Alfred Goodman (August 12, 1890 – January 10, 1972) was a conductor, songwriter, stage composer, musical director, arranger, and pianist.

==Early years==
Goodman was born in Nikopol, Ukraine, (another source says that he was born in Odessa, Ukraine). His father, Tobias Goodman, was a cantor in a synagogue in Odessa. Goodman sang in a choir when he was 5 years old and had become fluent in reading music by age 6. When he was about 7, the family left Russia to escape a pogrom. Disguised as farmers, they made their way to Romania. There they lost their money but escaped to the United States and settled in Baltimore. Goodman graduated from Baltimore City College and the Peabody Conservatory in Baltimore. He earned money by playing piano for films at the Pickwick Theatre in Baltimore.

==Career==
Goodman worked as a musician in a nickelodeon and chorus boy in one of the Milton Aborn's operettas. Before he was 20, Goodman began working in Chicago as orchestrator for M. Witmark & Sons, a music publishing company. He moved to Los Angeles, where he began conducting in addition to composing and arranging. There, he met Al Jolson, which led to his going to New York to become Jolson's conductor.

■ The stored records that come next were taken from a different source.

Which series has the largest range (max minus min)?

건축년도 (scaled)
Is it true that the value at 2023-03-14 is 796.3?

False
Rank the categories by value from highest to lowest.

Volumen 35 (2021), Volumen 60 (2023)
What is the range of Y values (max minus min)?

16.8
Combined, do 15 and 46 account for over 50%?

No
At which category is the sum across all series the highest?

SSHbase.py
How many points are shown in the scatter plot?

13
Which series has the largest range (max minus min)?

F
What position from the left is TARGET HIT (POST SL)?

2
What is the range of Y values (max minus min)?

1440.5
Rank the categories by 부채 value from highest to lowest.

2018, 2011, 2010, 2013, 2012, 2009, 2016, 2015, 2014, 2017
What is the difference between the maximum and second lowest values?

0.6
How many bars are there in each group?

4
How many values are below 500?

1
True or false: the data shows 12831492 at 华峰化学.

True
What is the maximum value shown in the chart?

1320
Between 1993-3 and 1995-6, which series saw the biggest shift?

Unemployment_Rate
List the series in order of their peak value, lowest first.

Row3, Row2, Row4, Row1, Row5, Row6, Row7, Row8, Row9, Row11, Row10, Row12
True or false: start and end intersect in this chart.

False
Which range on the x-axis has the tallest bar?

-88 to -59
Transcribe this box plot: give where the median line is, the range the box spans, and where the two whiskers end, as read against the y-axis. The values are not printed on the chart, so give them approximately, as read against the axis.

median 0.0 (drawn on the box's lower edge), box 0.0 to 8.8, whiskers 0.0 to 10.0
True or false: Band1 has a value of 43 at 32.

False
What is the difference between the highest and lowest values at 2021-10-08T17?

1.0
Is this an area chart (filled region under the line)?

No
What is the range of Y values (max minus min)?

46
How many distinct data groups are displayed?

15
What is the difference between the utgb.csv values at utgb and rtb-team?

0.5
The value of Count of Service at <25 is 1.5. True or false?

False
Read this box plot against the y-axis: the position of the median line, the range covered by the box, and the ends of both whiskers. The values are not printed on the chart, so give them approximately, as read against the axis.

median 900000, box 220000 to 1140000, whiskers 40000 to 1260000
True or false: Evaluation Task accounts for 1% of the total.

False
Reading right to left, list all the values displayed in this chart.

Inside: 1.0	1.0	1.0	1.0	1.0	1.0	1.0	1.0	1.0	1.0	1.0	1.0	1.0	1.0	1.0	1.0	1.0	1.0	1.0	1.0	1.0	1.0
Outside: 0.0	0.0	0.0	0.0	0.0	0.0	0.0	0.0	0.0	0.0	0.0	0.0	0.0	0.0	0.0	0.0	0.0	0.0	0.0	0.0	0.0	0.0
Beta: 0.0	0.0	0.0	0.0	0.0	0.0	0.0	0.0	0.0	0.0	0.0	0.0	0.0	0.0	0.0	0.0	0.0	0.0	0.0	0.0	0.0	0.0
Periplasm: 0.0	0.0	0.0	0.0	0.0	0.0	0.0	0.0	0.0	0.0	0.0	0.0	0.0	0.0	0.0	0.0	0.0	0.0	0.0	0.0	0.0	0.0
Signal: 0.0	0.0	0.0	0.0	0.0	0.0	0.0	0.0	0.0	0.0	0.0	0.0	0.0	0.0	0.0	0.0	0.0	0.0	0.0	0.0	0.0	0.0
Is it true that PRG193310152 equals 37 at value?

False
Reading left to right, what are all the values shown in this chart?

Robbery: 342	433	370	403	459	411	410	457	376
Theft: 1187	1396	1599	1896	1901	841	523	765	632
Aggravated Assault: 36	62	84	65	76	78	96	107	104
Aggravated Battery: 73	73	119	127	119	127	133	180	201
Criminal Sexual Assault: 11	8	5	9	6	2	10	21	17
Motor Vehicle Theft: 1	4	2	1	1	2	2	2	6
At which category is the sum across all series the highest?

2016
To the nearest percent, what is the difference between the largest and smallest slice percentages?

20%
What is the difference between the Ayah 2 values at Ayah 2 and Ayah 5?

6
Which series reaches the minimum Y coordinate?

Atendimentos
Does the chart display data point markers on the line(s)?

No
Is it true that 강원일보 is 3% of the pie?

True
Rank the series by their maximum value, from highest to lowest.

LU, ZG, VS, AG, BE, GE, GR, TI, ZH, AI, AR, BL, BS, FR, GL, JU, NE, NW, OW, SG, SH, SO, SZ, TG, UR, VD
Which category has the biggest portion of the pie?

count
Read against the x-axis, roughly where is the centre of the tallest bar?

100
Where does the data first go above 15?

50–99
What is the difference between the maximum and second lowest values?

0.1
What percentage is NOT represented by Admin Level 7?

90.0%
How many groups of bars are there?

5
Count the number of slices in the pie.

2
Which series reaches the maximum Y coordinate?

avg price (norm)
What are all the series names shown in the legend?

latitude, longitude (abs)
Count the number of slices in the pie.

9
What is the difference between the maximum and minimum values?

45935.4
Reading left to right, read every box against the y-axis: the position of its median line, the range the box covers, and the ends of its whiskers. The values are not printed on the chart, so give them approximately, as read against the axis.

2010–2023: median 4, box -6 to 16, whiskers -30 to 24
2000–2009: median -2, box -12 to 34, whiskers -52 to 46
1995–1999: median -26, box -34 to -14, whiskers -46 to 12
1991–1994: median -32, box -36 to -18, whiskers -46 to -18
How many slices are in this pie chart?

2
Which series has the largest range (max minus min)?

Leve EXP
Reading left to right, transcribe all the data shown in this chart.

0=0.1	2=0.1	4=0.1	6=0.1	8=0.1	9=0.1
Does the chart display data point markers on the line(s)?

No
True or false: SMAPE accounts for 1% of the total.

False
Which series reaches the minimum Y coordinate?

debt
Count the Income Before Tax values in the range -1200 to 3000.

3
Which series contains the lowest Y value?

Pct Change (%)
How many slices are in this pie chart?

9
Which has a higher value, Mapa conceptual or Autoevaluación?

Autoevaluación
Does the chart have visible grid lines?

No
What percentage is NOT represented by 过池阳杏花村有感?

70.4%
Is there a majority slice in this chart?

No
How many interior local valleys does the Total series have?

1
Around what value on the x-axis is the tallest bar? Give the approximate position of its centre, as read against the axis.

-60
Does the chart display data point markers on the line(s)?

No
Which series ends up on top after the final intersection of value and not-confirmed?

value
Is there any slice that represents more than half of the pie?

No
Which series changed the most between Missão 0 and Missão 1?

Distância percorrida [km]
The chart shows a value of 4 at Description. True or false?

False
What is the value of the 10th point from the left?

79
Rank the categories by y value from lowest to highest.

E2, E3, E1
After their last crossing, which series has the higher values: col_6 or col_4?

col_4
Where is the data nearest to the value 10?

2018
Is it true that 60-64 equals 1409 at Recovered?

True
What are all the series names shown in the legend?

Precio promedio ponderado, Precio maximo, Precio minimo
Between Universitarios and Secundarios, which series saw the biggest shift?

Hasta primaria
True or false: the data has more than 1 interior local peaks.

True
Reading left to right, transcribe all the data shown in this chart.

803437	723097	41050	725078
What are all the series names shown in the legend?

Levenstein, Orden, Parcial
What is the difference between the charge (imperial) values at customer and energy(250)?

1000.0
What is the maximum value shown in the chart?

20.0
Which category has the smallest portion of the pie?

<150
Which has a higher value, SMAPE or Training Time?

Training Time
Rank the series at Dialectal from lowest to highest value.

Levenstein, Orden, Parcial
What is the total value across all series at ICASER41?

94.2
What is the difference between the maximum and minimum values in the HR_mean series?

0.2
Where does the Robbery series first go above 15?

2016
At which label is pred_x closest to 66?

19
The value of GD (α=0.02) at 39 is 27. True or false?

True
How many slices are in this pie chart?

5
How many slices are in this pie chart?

Goodman was first introduced to musical comedy by the late Earl Carroll, who persuaded him to collaborate in producing his musical, So Long Letty. The success, followed by the hit "Sinbad," which he produced with Al Jolson, led to positions as orchestra conductor for many Broadway productions including the highly successful Flyin' High, The Student Prince, and Blossom Time. In all, during this period of his career, Goodman directed over 150 first-night performances and became one of the Great White Way's most popular conductors. He debuted as a musical director on Broadway with Canary Cottage (1917), and his final Broadway production was Hold on to Your Hats (1940).

He was in such demand that it was not uncommon for him to conduct the orchestra of a show for the first few performances, and then hand the baton over to another while he prepared for a new production. In addition to his many assignments as one of RCA Victor's most talented conductors and arrangers, Goodman was kept busy directing the music for radio network shows.

Programs on which he worked included Al Goodman's Musical Album (1951–1953), The Bob Hope Show, The Family Hour, The Fred Allen Show (1945–1949), The Gulf Show, Hit the Jackpot, The Intimate Revue, The James Melton Show, Palmolive Beauty Box Theater (1935–1937), The Prudential Family Hour, Showboat, Texaco Star Theater, Your Hit Parade (1935–1938), and The Ziegfeld Follies of the Air (1932),

On television, Goodman worked on Colgate Comedy Hour, The Donald O'Connor Show, Fireball Fun for All, and Sound Off Time.

Goodman wrote some memorable songs such as "When Hearts Are Young", "Call of Love" and "Twilight". He also worked on several musicals such as The Band Wagon, Good News and Ziegfeld Follies.

==Personal life and death==
Goodman was married to Fannie Sneidman. He died in New York City.